Segment Start: DATA PROVIDED

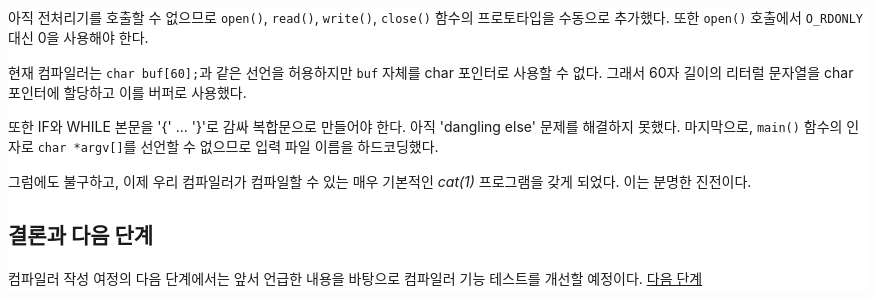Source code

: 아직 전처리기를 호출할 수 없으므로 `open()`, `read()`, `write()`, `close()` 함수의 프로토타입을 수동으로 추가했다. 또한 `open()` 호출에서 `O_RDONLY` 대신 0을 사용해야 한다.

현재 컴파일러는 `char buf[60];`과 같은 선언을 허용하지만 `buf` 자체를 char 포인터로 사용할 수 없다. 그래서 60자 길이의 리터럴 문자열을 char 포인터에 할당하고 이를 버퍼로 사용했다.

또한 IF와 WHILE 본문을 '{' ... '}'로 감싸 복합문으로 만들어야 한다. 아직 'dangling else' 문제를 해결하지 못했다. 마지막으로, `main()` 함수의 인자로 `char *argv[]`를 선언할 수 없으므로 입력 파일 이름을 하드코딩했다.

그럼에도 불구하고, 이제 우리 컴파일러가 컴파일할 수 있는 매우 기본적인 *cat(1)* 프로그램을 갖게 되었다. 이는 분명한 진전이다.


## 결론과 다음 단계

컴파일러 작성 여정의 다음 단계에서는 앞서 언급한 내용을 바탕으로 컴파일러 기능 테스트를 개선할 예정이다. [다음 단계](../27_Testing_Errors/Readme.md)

Segment End: DATA PROVIDED
Segment Start: DATA PROVIDED

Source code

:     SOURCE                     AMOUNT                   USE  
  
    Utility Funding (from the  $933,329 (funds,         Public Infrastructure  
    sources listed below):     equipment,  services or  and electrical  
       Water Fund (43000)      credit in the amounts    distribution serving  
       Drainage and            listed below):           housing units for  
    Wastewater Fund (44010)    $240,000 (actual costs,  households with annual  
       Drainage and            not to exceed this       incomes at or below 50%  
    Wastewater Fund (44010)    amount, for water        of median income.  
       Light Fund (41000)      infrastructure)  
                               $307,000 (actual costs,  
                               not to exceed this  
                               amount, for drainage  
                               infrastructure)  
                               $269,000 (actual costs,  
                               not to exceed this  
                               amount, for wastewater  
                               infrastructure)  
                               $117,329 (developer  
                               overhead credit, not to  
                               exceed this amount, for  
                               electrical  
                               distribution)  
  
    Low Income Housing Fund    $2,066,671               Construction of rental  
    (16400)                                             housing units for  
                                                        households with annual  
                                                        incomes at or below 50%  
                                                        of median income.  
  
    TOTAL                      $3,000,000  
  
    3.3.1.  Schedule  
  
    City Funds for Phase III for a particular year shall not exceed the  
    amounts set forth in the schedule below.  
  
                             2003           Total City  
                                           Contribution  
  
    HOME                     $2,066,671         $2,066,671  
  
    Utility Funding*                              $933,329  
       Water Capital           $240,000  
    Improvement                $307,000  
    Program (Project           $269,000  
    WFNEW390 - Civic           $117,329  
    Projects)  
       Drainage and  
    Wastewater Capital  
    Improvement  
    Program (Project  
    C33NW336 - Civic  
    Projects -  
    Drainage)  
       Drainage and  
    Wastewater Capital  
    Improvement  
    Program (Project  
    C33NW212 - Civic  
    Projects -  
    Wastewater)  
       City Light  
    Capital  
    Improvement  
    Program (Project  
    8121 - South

Segment End: DATA PROVIDED

Tell how many lines of the records above hold "exceed", giving the number and nothing else.

5